### INPUT RECORDS ###

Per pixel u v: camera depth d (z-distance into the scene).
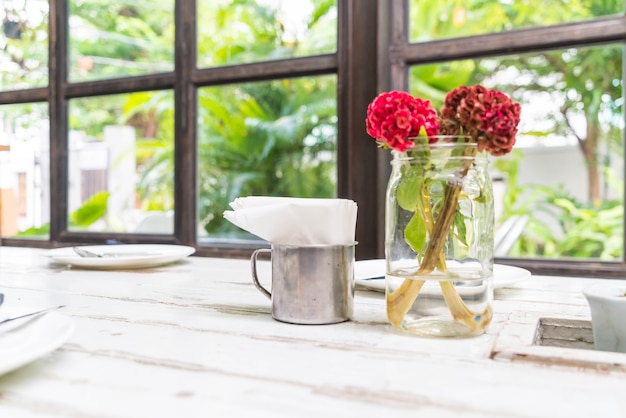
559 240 3.46
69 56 2.34
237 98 3.82
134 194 3.49
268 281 1.08
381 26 1.69
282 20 3.19
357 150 1.73
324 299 0.70
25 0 2.37
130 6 3.12
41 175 2.40
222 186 3.83
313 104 3.97
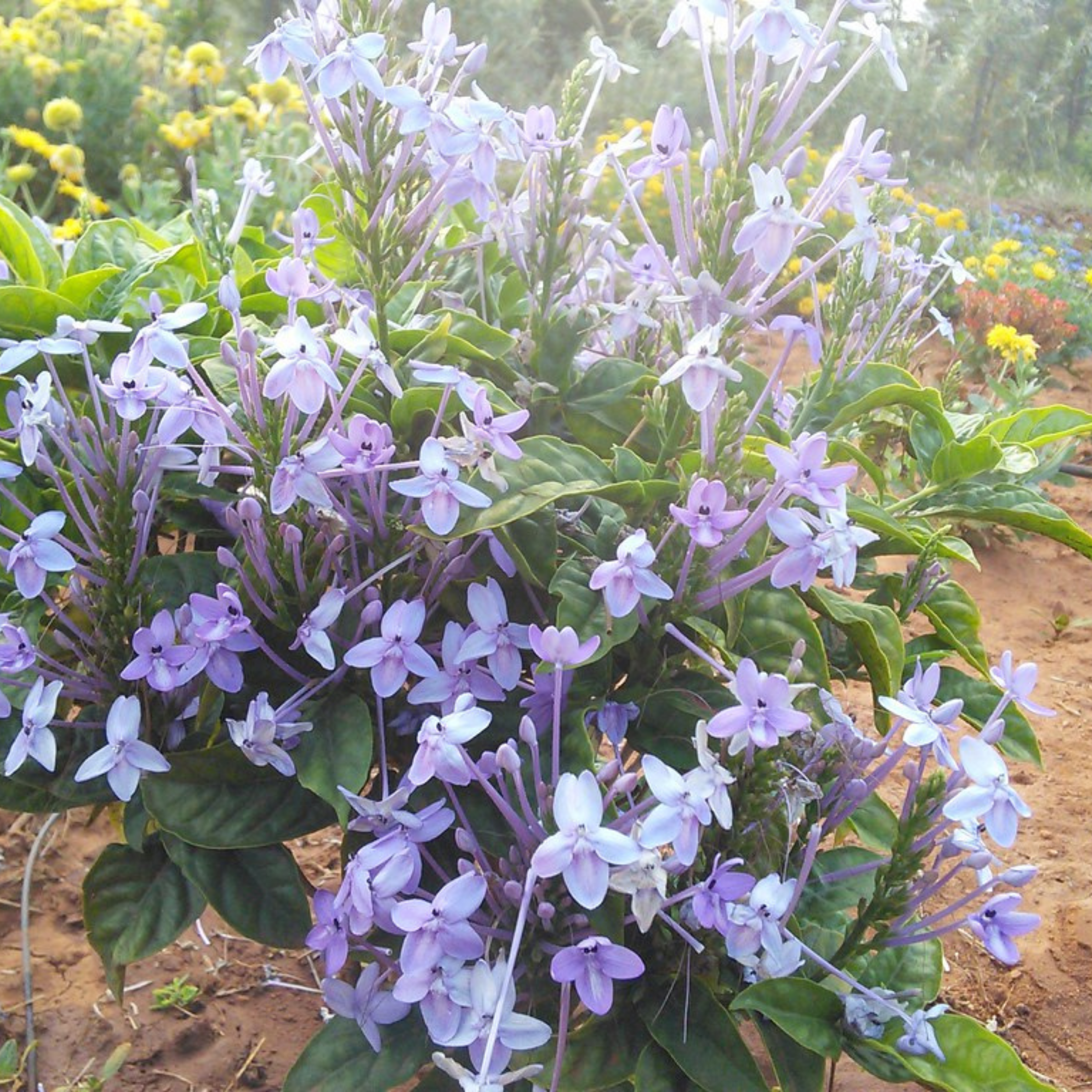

###

§ EXERCISE BRIEF
Nothing but an exact copy of the data above, minus its pictures, should appear in the response.

§ RESPONSE TO THE TASK
Per pixel u v: camera depth d (z-distance into the scene).
559 240 3.46
69 56 2.34
237 98 3.82
134 194 3.49
268 281 1.08
381 26 1.69
282 20 3.19
357 150 1.73
324 299 0.70
25 0 2.37
130 6 3.12
41 175 2.40
222 186 3.83
313 104 3.97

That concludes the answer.